Kali Hardig was diagnosed with a form of parasitic meningitis called primary amebic meningoencephalitis in July, and although it is often fatal she recovered after being treated at Arkansas Children's Hospital.
"There are no hard feelings," said Kali's mother, Traci Hardig, who was with her daughter for the announcement at Willow Springs Water Park, where the benefit will be held. "They (the water park owners) are just a family, just like us. This is their livelihood. It's OK to come out here. It's OK to support them."
After Kali's illness was diagnosed as being caused by a brain-eating, water-borne amoeba called Naegleria fowleri, water park owners David and Lou Ann Ratliff closed the sandy-bottomed lake to swimming and said they only would reopen it if they could afford a cement bottom.
State health officials have said another case of the parasitic meningitis was possibly connected to the water park, located just south of Little Rock, in 2010.
The amoeba is often found in warm bodies of freshwater, such as lakes, rivers and hot springs. It reaches the brain after contaminated water is inhaled through the nose, though health officials said the occurrence is so rare that the illness affects about one in 33 million people.
Before participating in Monday's news conference about the benefit, Kali — whose name is pronounced KAY'-lee — quietly walked to the edge of the lake by herself.
"I'm proud of her," Traci Hardig said as her daughter stood and looked at the water.
The moment was less dramatic for Kali. "I was just looking for fish," she said.
David Ratliff said he's stocking the lake with catfish, between 1½ and 12 pounds, for the Oct. 26 tournament. The entry fee is $20 in advance and $25 the day of the event, with the proceeds going to Kali and her family. The park also will have carnival games for a fall festival that coincides with the tournament.
Ratliff said swimming still will be off-limits. There will be hookups for RVs and storage for those vehicles, boats and campers.
Traci Hardig said Kali is continuing with physical, speech and occupational therapy while attending school.

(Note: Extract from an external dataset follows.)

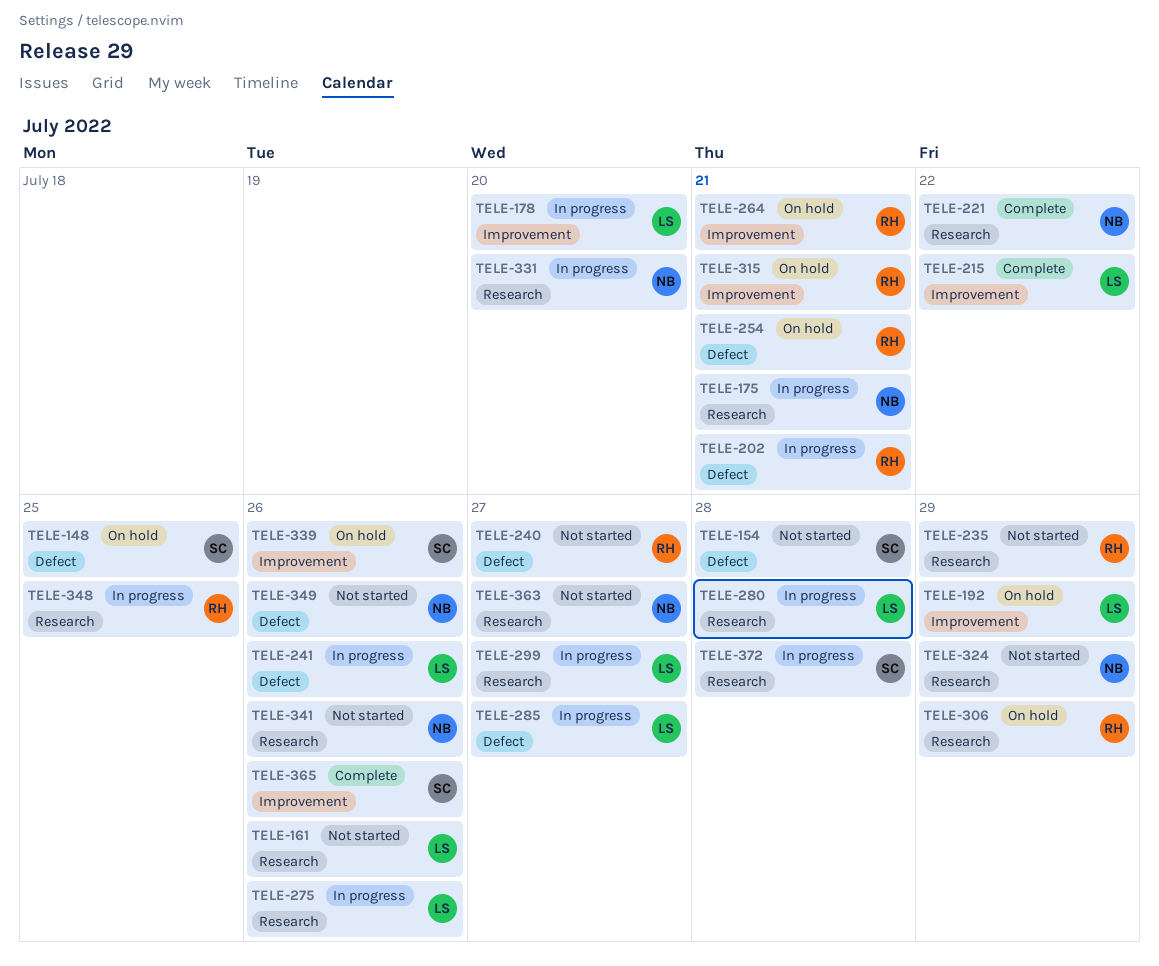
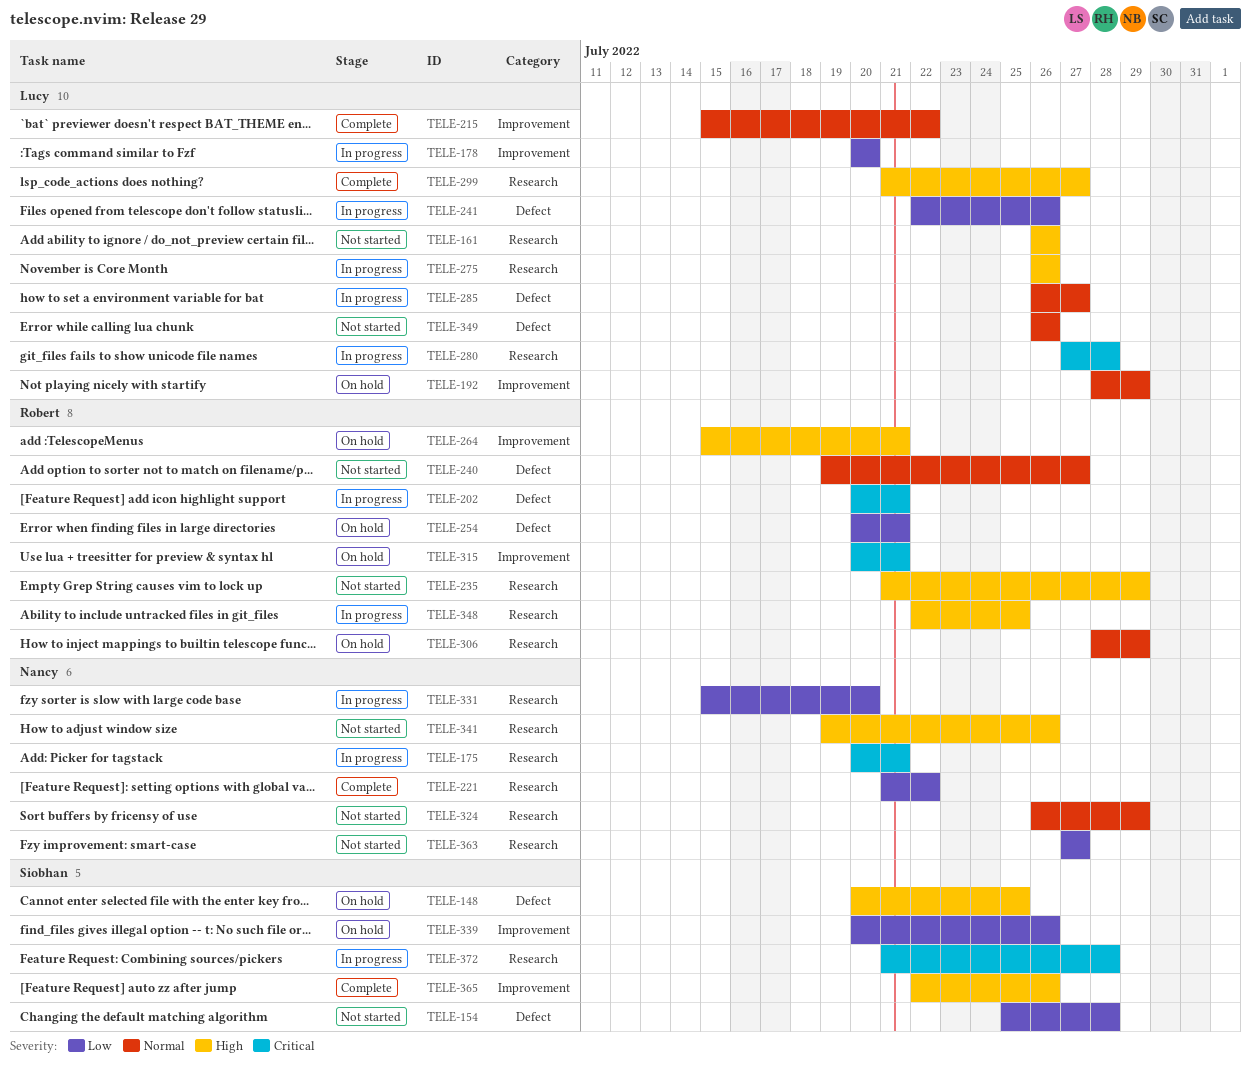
TELE-299, status: In progress -> Complete
TELE-349, owner: Nancy -> Lucy

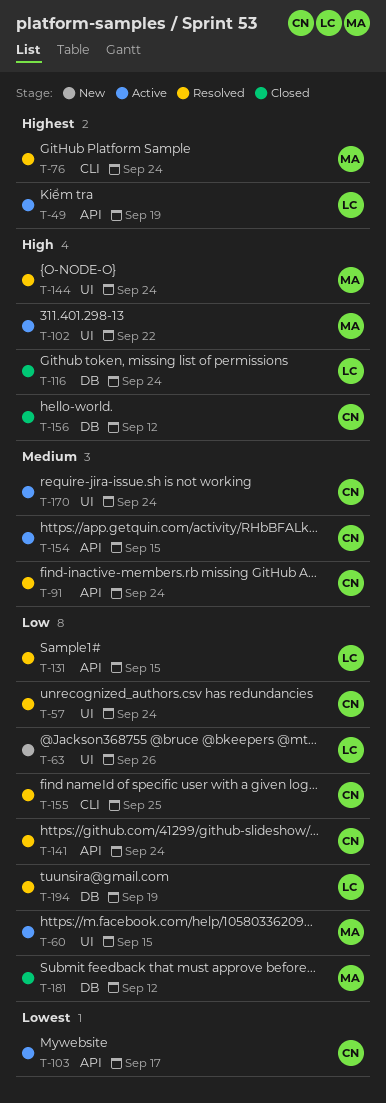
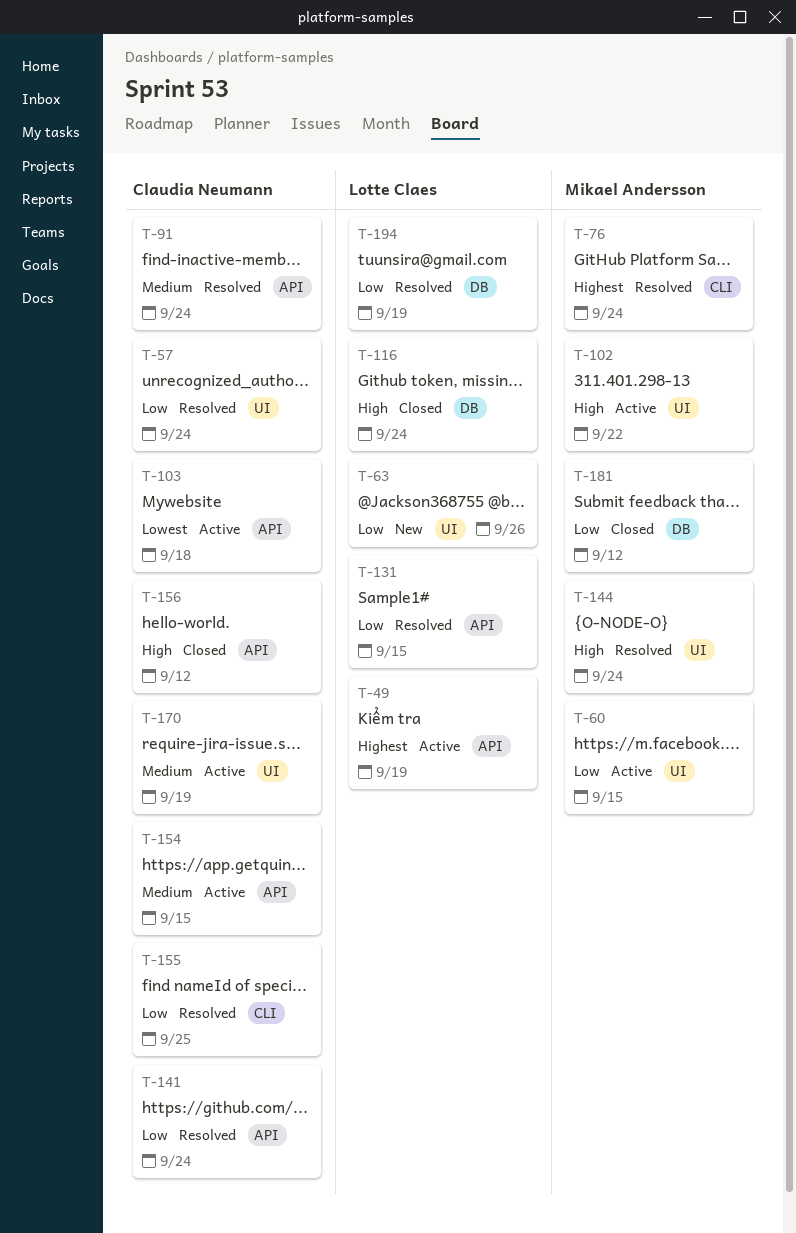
T-103, due: Sep 17 -> Sep 18
T-156, label: DB -> API
T-170, due: Sep 24 -> Sep 19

The girl appears unaffected by her ordeal, for which she was hospitalized into September.
She speaks clearly, moves smoothly and said that she performed a cartwheel over the weekend.
Kali said it felt good to return to Willow Springs.
"I like having fun here," she said. "I have a lot of fun here with my friends."
The 85-year-old park has long been a destination for school field trips and family recreation.
Kali's mother said she hasn't lost sight of how fortunate she is to still have her daughter.
"I had a lot of faith in this," Traci Hardig said. "I feel like I got a miracle."
Health officials say there were 128 reported infections like Kali's in the United States between 1962 and 2012. Before Kali, doctors could only point to one known survivor in the U.S. and another in Mexico.